If granted further authority through the 70/70 rule, Martin could have pushed through other proposals disliked by the cable industry, including a so-called a la carte service model that would allow subscribers to pick and choose channels they want rather than accepting bundled packages from cable companies.
Rebecca Arbogast, an analyst with Stifel Nicolaus & Co., said Martin probably should have never put the report on the agenda in the first place since the data were questioned even by his fellow Republican commissioners.
"He got bumped up against a wall today," she said.
In the past couple of weeks, the agency's two Republican commissioners, Deborah Taylor Tate and Robert McDowell, had questioned whether the report's subscriber data are accurate. Adelstein, one of two Democratic commissioners, has also expressed reservations.
All three said Tuesday night they didn't believe the 70/70 rule was reached.
Several U.S lawmakers were also dismayed by the agency's quest for more cable regulations.

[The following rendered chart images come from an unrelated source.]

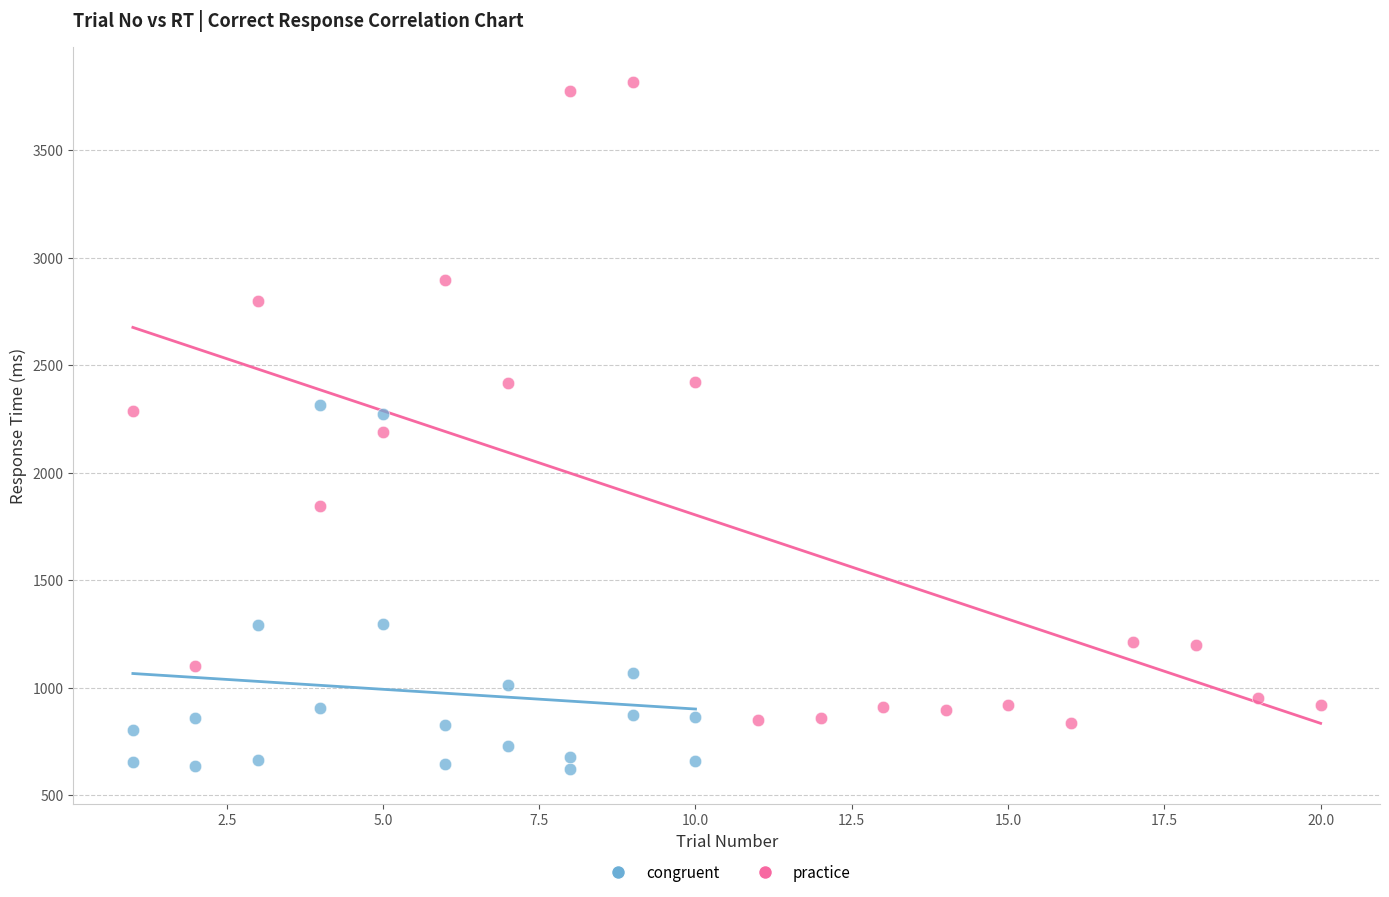

Which series reaches the minimum Y coordinate?

congruent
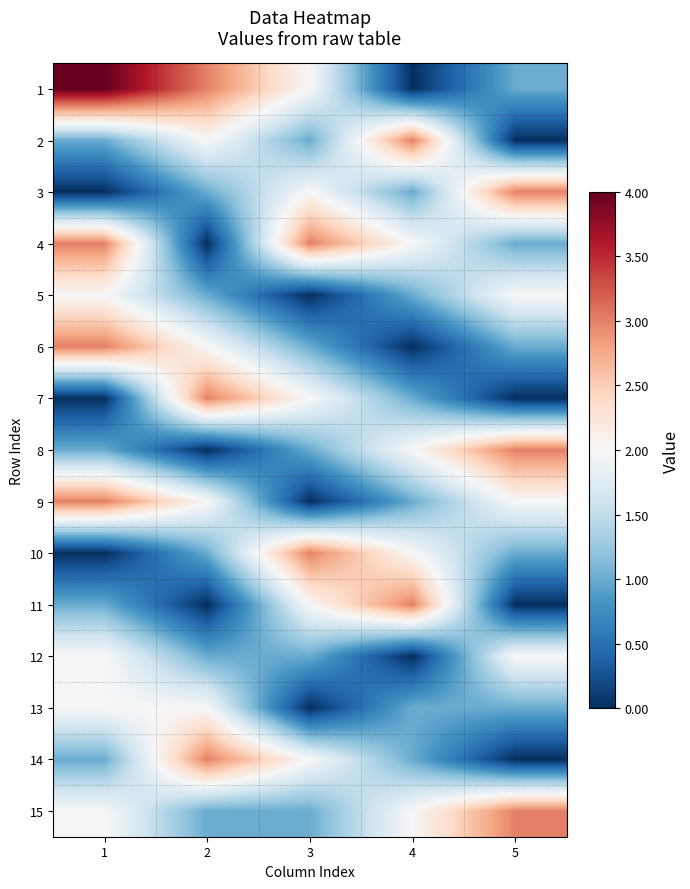

Reading left to right, what are all the values shown in this chart?

1: 1=4	2=3	3=2	4=0	5=1
2: 1=1	2=2	3=1	4=3	5=0
3: 1=0	2=1	3=2	4=1	5=3
4: 1=3	2=0	3=3	4=2	5=1
5: 1=2	2=1	3=0	4=1	5=2
6: 1=3	2=2	3=1	4=0	5=1
7: 1=0	2=3	3=2	4=1	5=0
8: 1=1	2=0	3=1	4=2	5=3
9: 1=3	2=2	3=0	4=1	5=2
10: 1=0	2=1	3=3	4=2	5=1
11: 1=1	2=0	3=2	4=3	5=0
12: 1=2	2=1	3=1	4=0	5=2
13: 1=2	2=2	3=0	4=1	5=1
14: 1=1	2=3	3=2	4=1	5=0
15: 1=2	2=1	3=1	4=2	5=3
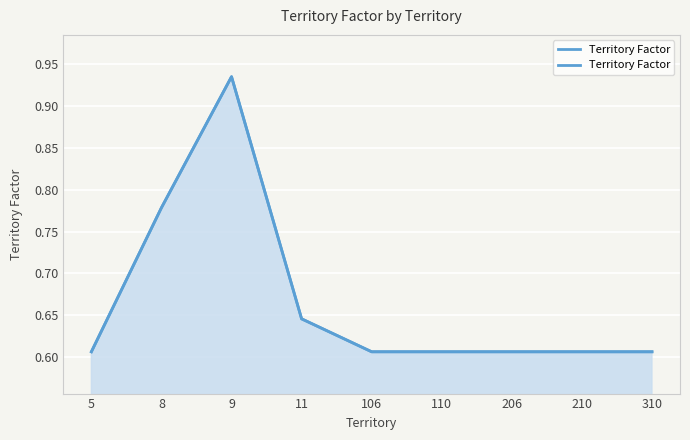

Is it true that the value at 210 is 0.2?

False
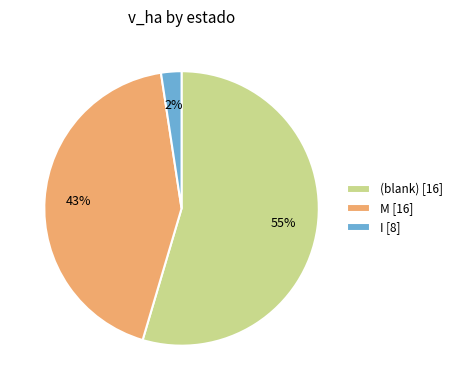

Rank the categories by value from lowest to highest.

I [8], M [16], (blank) [16]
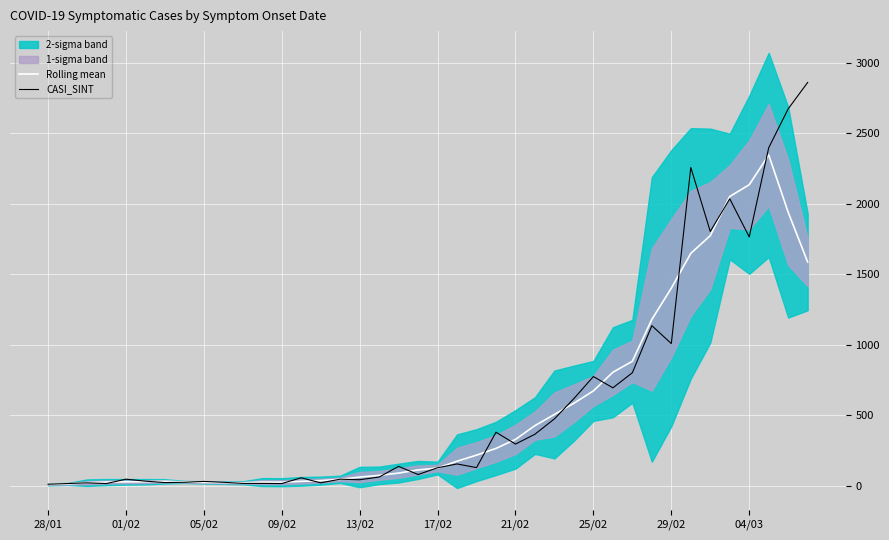

What is the highest value of the Rolling mean series?

2344.8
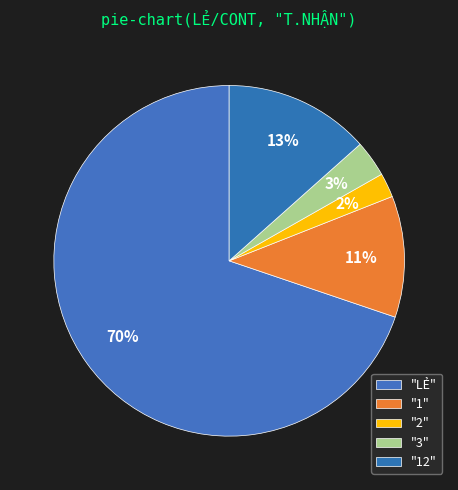

How many segments does this pie chart have?

5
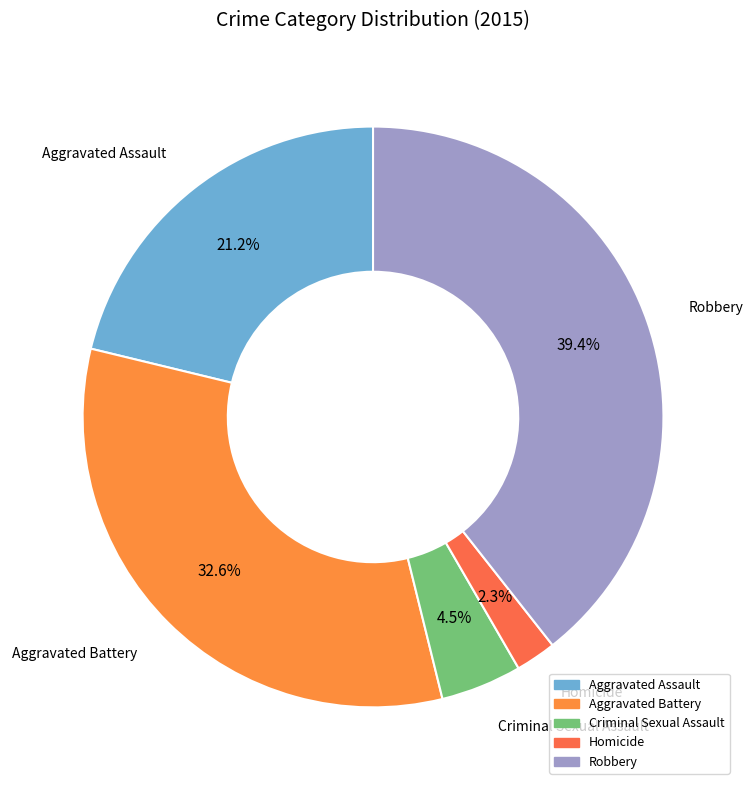

Rank the categories by value from highest to lowest.

Robbery, Aggravated Battery, Aggravated Assault, Criminal Sexual Assault, Homicide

Republican House Leader John Boehner of Ohio said last week in a letter to Martin that the FCC shouldn't expand its regulatory authority when there's ample competition. Twenty-three Republicans on the House Energy and Commerce Committee last week also said the FCC shouldn't use the rule to impose new mandates on the cable industry.
Federal regulators on Tuesday also decided to postpone voting on a proposal that would have required broadcasters to lease excess channels to small businesses owned by women and minorities.
Martin, who said the commissioners needed more time discussing the issue, has championed the plan in past speeches to increase diversity in programming and media ownership. The excess channels would have been available following the nation's digital transition in early 2009.
But the cable industry is fearful the agency would force cable companies to carry those channels, which it strongly opposes.
NCTA spokesman Brian Dietz said the proposal dealing with minority ownership of channels could actually have resulted in less media diversity by forcing other programming off the air.
Dietz said the FCC also has twice before rejected must-carry programming over the last several years.